* _Action item_
Only an exact copy belongs in the answer: the line with "Hector Acosta" and every line after it through the end of the records, pictures left out.

[Data items]
-=-=-=-=-

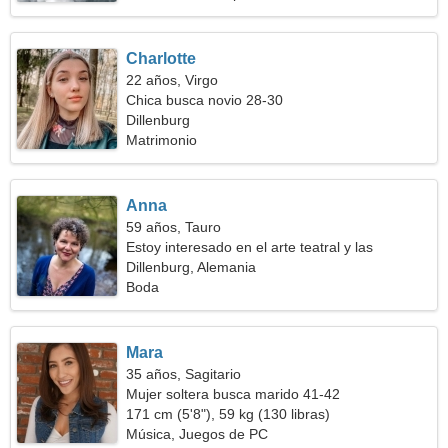
Charlotte
22 años, Virgo
Chica busca novio 28-30
Dillenburg
Matrimonio
Anna
59 años, Tauro
Estoy interesado en el arte teatral y las
mascotas
Dillenburg, Alemania
Boda
Mara
35 años, Sagitario
Mujer soltera busca marido 41-42
171 cm (5'8"), 59 kg (130 libras)
Música, Juegos de PC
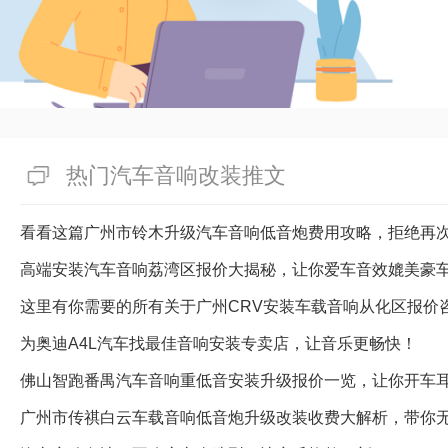
热门汽车音响改装推文
看看这篇广州市铃木升级汽车音响低音炮费用攻略，拒绝再
高端安装汽车音响荔湾区报价大揭秘，让你爱车音效媲美豪
这里有你需要的所有关于广州CRV安装车载音响从化区报价
为奥迪A4L汽车找最佳音响安装专卖店，让音乐更畅快！
佛山智跑番禺汽车音响重低音安装升级报价一览，让你开车
广州市传祺白云车载音响低音炮升级改装收费大解析，带你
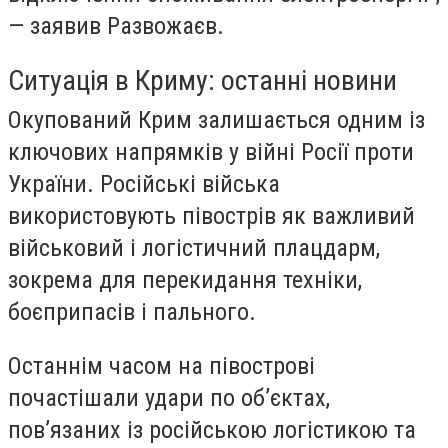
— заявив Развожаєв.
Ситуація в Криму: останні новини
Окупований Крим залишається одним із
ключових напрямків у війні Росії проти
України. Російські війська
використовують півострів як важливий
військовий і логістичний плацдарм,
зокрема для перекидання техніки,
боєприпасів і пального.
Останнім часом на півострові
почастішали удари по об’єктах,
пов’язаних із російською логістикою та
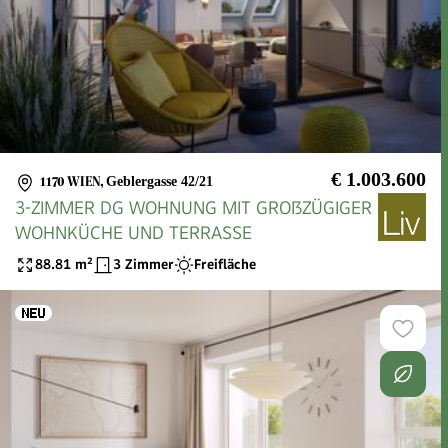
€ 1.003.600
1170 WIEN
,
Geblergasse 42/21
3-ZIMMER DG WOHNUNG MIT GROßZÜGIGER
WOHNKÜCHE UND TERRASSE
88.81
m²
3 Zimmer
Freifläche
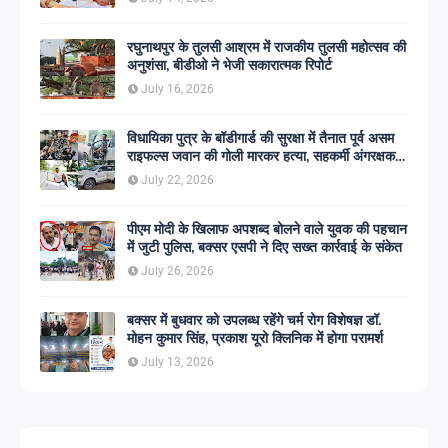
रघुनाथपुर के तुलसी आश्रम में राजकीय तुलसी महोत्सव की
अनुशंसा, बीडीओ ने भेजी सकारात्मक रिपोर्ट
July 16, 2026
विधायिका पुत्र के बॉडीगार्ड की सुरक्षा में तैनात पूर्व असम
राइफल्स जवान की गोली मारकर हत्या, सहकर्मी अंगरक्षक
गिरफ्तार
July 22, 2026
पीएम मोदी के खिलाफ अपशब्द बोलने वाले युवक की पहचान
में जुटी पुलिस, बक्सर एसपी ने दिए सख्त कार्रवाई के संकेत
July 26, 2026
बक्सर में बुधवार को उपलब्ध रहेंगे चर्म रोग विशेषज्ञ डॉ.
मोहन कुमार सिंह, प्रकाश यूरो क्लिनिक में होगा परामर्श
July 13, 2026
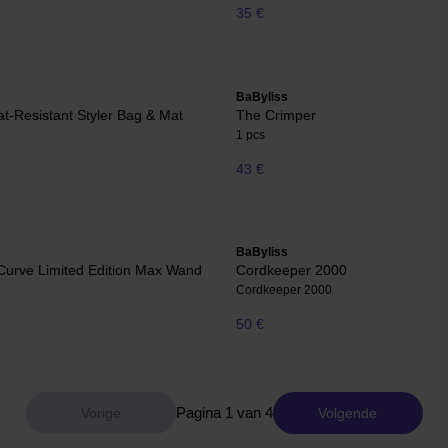
35 €
BaByliss
at-Resistant Styler Bag & Mat
The Crimper
1 pcs
43 €
BaByliss
Curve Limited Edition Max Wand
Cordkeeper 2000
Cordkeeper 2000
50 €
Pagina 1 van 4
Volgende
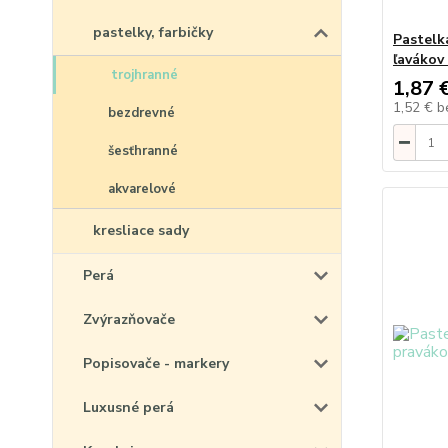
pastelky, farbičky
Pastelk
ľavákov
trojhranné
1,87 
1,52 €
b
bezdrevné
šesťhranné
akvarelové
kresliace sady
Perá
Zvýrazňovače
Popisovače - markery
Luxusné perá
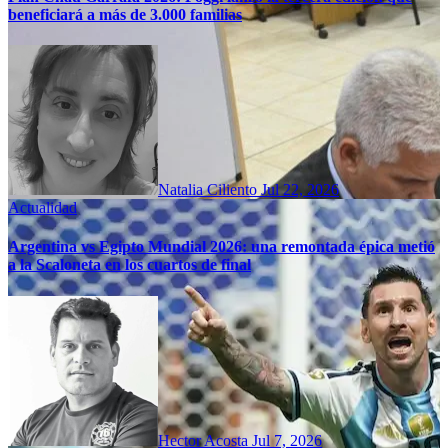
beneficiará a más de 3.000 familias
Natalia Ciliento
Jul 22, 2026
Actualidad
Argentina vs Egipto Mundial 2026: una remontada épica metió
a la Scaloneta en los cuartos de final
Hector Acosta
Jul 7, 2026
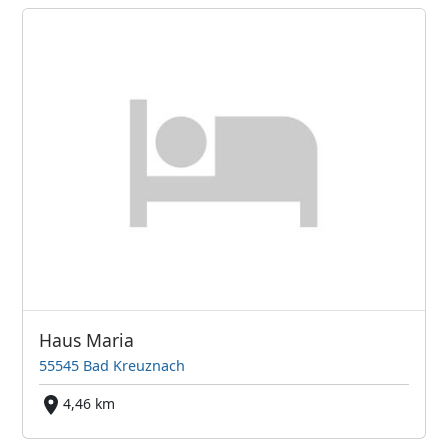
Haus Maria
55545 Bad Kreuznach
4,46 km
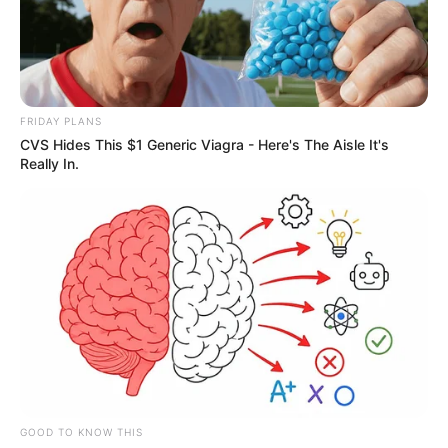
FRIDAY PLANS
CVS Hides This $1 Generic Viagra - Here's The Aisle It's
Really In.
GOOD TO KNOW THIS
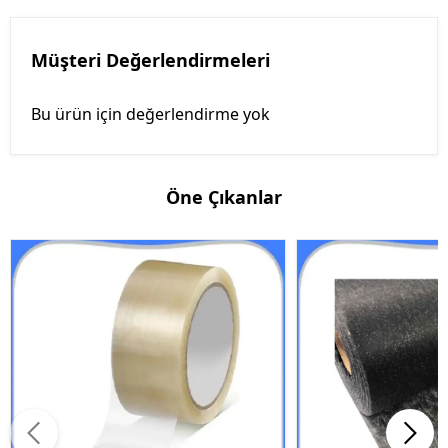
Müşteri Değerlendirmeleri
Bu ürün için değerlendirme yok
Öne Çıkanlar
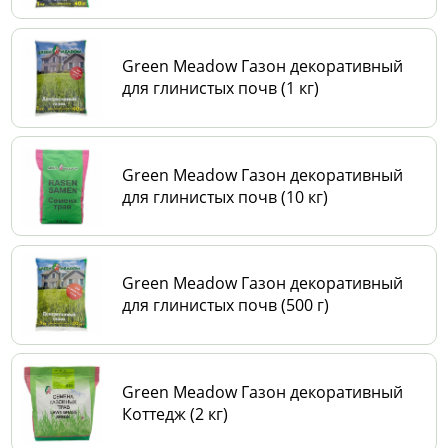
Green Meadow Газон декоративный
для глинистых почв (1 кг)
Green Meadow Газон декоративный
для глинистых почв (10 кг)
Green Meadow Газон декоративный
для глинистых почв (500 г)
Green Meadow Газон декоративный
Коттедж (2 кг)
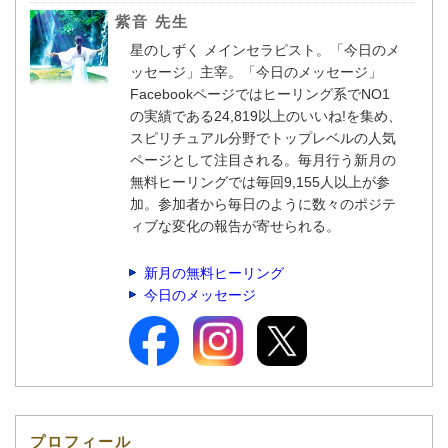
紫音 先生
星のしずく メインセラピスト。「今日のメ
ッセージ」主宰。「今日のメッセージ」
Facebookページではヒーリング系でNO1
の実績である24,819以上のいいね!を集め、
スピリチュアル分野でトップレベルの人気
ページとして注目される。毎月行う新月の
無料ヒーリングでは毎回9,155人以上が参
加。参加者から毎日のように数々のポジテ
ィブな変化の報告が寄せられる。
新月の無料ヒーリング
今日のメッセージ
プロフィール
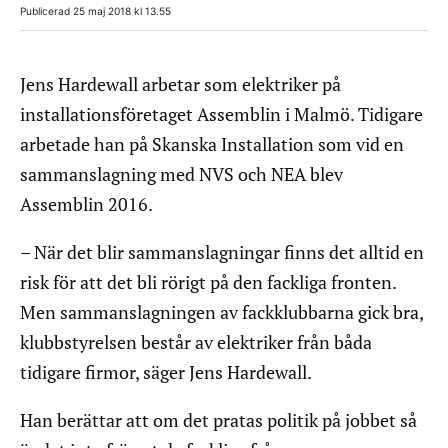
Publicerad 25 maj 2018 kl 13.55
Jens Hardewall arbetar som elektriker på
installationsföretaget Assemblin i Malmö. Tidigare
arbetade han på Skanska Installation som vid en
sammanslagning med NVS och NEA blev
Assemblin 2016.
– När det blir sammanslagningar finns det alltid en
risk för att det bli rörigt på den fackliga fronten.
Men sammanslagningen av fackklubbarna gick bra,
klubbstyrelsen består av elektriker från båda
tidigare firmor, säger Jens Hardewall.
Han berättar att om det pratas politik på jobbet så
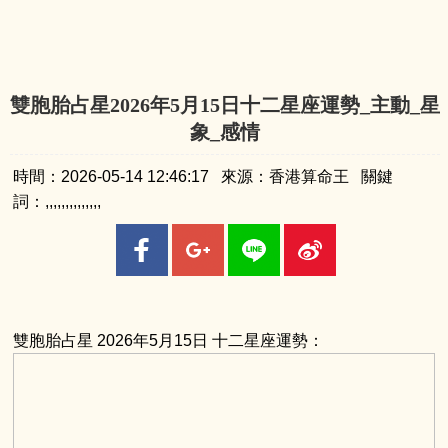
雙胞胎占星2026年5月15日十二星座運勢_主動_星
象_感情
時間：2026-05-14 12:46:17 來源：香港算命王 關鍵
詞：,,,,,,,,,,,,,,
雙胞胎占星 2026年5月15日 十二星座運勢：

-=-=-=-=-

* _The completed task_
Hector Acosta
Jul 7, 2026
Haus Maria
55545 Bad Kreuznach
4,46 km
FRIDAY PLANS
CVS Hides This $1 Generic Viagra - Here's The Aisle It's
Really In.
GOOD TO KNOW THIS
Müşteri Değerlendirmeleri
Bu ürün için değerlendirme yok
Öne Çıkanlar
Green Meadow Газон декоративный
для глинистых почв (1 кг)
Green Meadow Газон декоративный
для глинистых почв (10 кг)
Green Meadow Газон декоративный
для глинистых почв (500 г)
Green Meadow Газон декоративный
Коттедж (2 кг)
紫音 先生
星のしずく メインセラピスト。「今日のメ
ッセージ」主宰。「今日のメッセージ」
Facebookページではヒーリング系でNO1
の実績である24,819以上のいいね!を集め、
スピリチュアル分野でトップレベルの人気
ページとして注目される。毎月行う新月の
無料ヒーリングでは毎回9,155人以上が参
加。参加者から毎日のように数々のポジテ
ィブな変化の報告が寄せられる。
新月の無料ヒーリング
今日のメッセージ
プロフィール
Publicerad 25 maj 2018 kl 13.55
Jens Hardewall arbetar som elektriker på
installationsföretaget Assemblin i Malmö. Tidigare
arbetade han på Skanska Installation som vid en
sammanslagning med NVS och NEA blev
Assemblin 2016.
– När det blir sammanslagningar finns det alltid en
risk för att det bli rörigt på den fackliga fronten.
Men sammanslagningen av fackklubbarna gick bra,
klubbstyrelsen består av elektriker från båda
tidigare firmor, säger Jens Hardewall.
Han berättar att om det pratas politik på jobbet så
雙胞胎占星2026年5月15日十二星座運勢_主動_星
象_感情
時間：2026-05-14 12:46:17 來源：香港算命王 關鍵
詞：,,,,,,,,,,,,,,
雙胞胎占星 2026年5月15日 十二星座運勢：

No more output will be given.